• _Input data_:
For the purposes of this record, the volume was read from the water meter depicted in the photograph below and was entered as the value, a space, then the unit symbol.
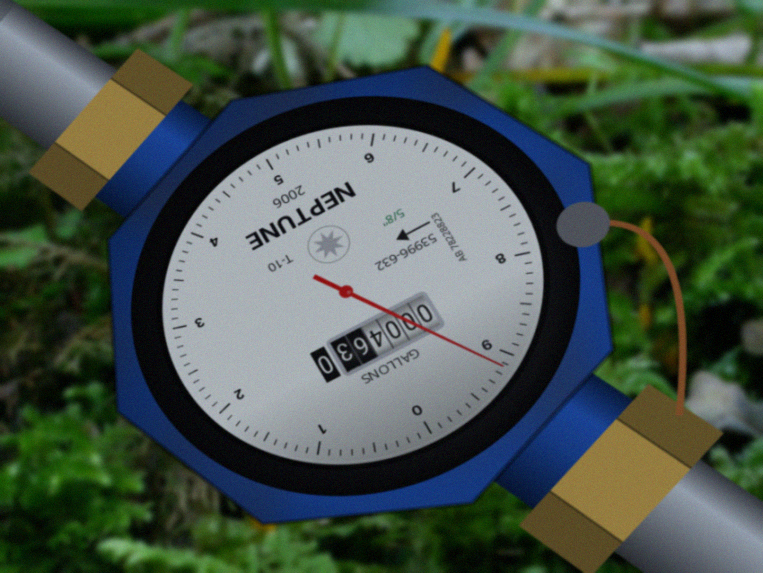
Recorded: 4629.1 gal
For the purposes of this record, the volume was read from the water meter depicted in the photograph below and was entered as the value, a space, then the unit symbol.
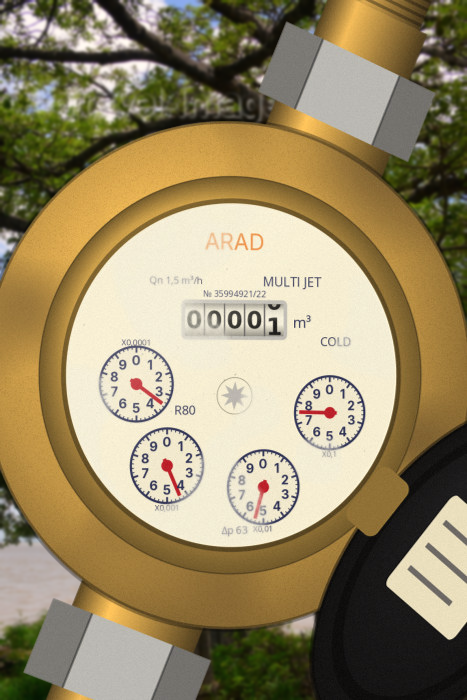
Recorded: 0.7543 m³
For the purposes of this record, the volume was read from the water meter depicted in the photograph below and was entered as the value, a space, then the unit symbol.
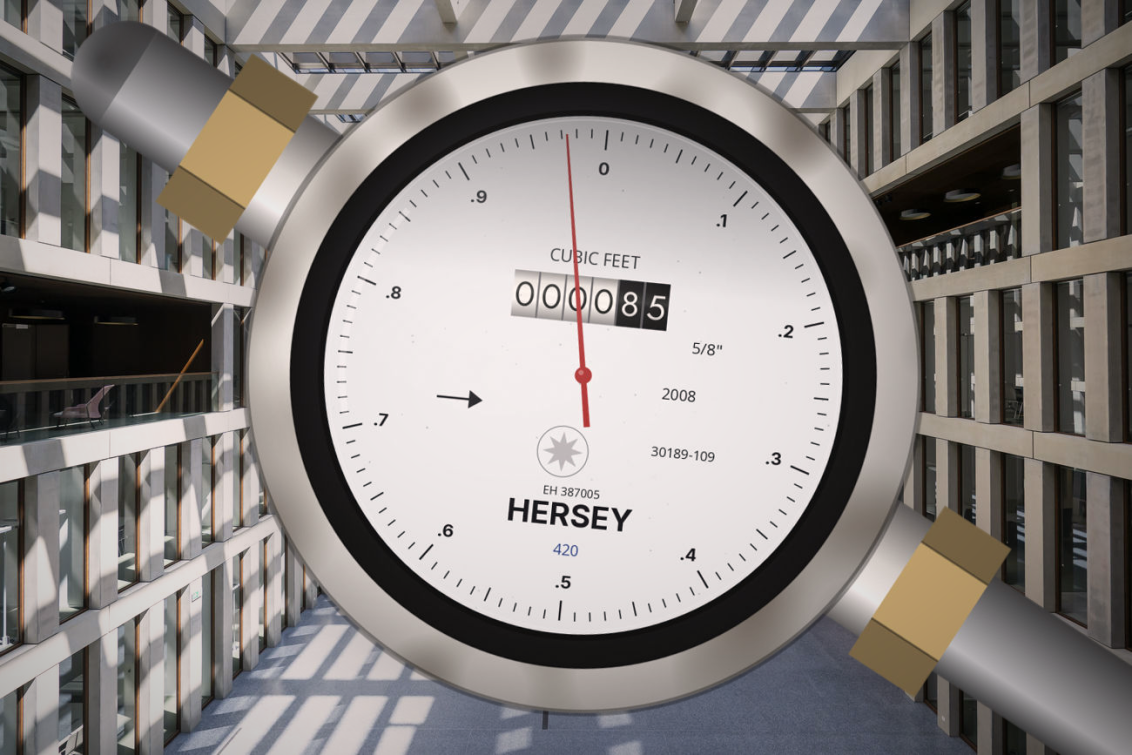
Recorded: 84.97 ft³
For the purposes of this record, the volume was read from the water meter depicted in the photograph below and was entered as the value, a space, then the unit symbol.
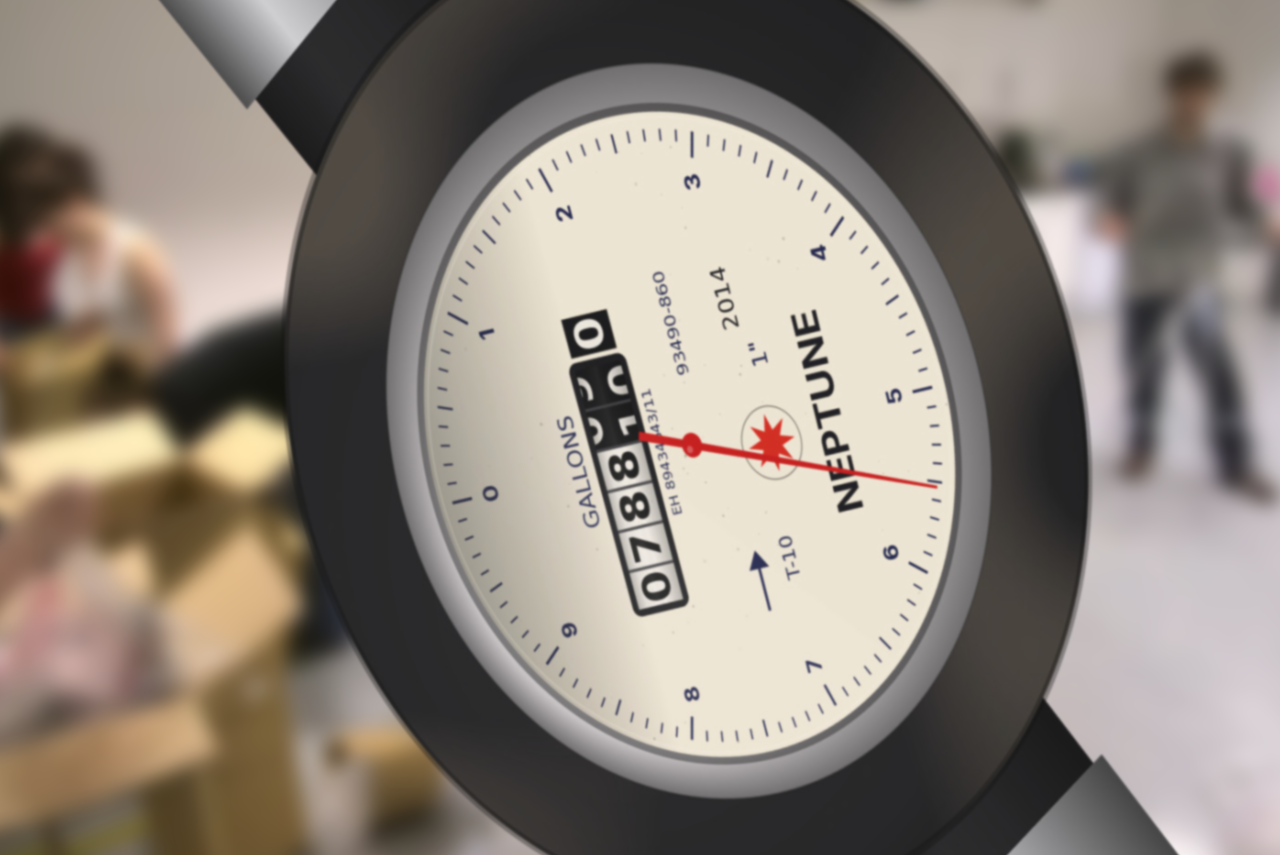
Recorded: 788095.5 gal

• _Work required_:
Reproduce all of the material above verbatim, line by line, and omit the pictures.

• _Finished exercise_:
For the purposes of this record, the volume was read from the water meter depicted in the photograph below and was entered as the value, a space, then the unit symbol.
Recorded: 4629.1 gal
For the purposes of this record, the volume was read from the water meter depicted in the photograph below and was entered as the value, a space, then the unit symbol.
Recorded: 0.7543 m³
For the purposes of this record, the volume was read from the water meter depicted in the photograph below and was entered as the value, a space, then the unit symbol.
Recorded: 84.97 ft³
For the purposes of this record, the volume was read from the water meter depicted in the photograph below and was entered as the value, a space, then the unit symbol.
Recorded: 788095.5 gal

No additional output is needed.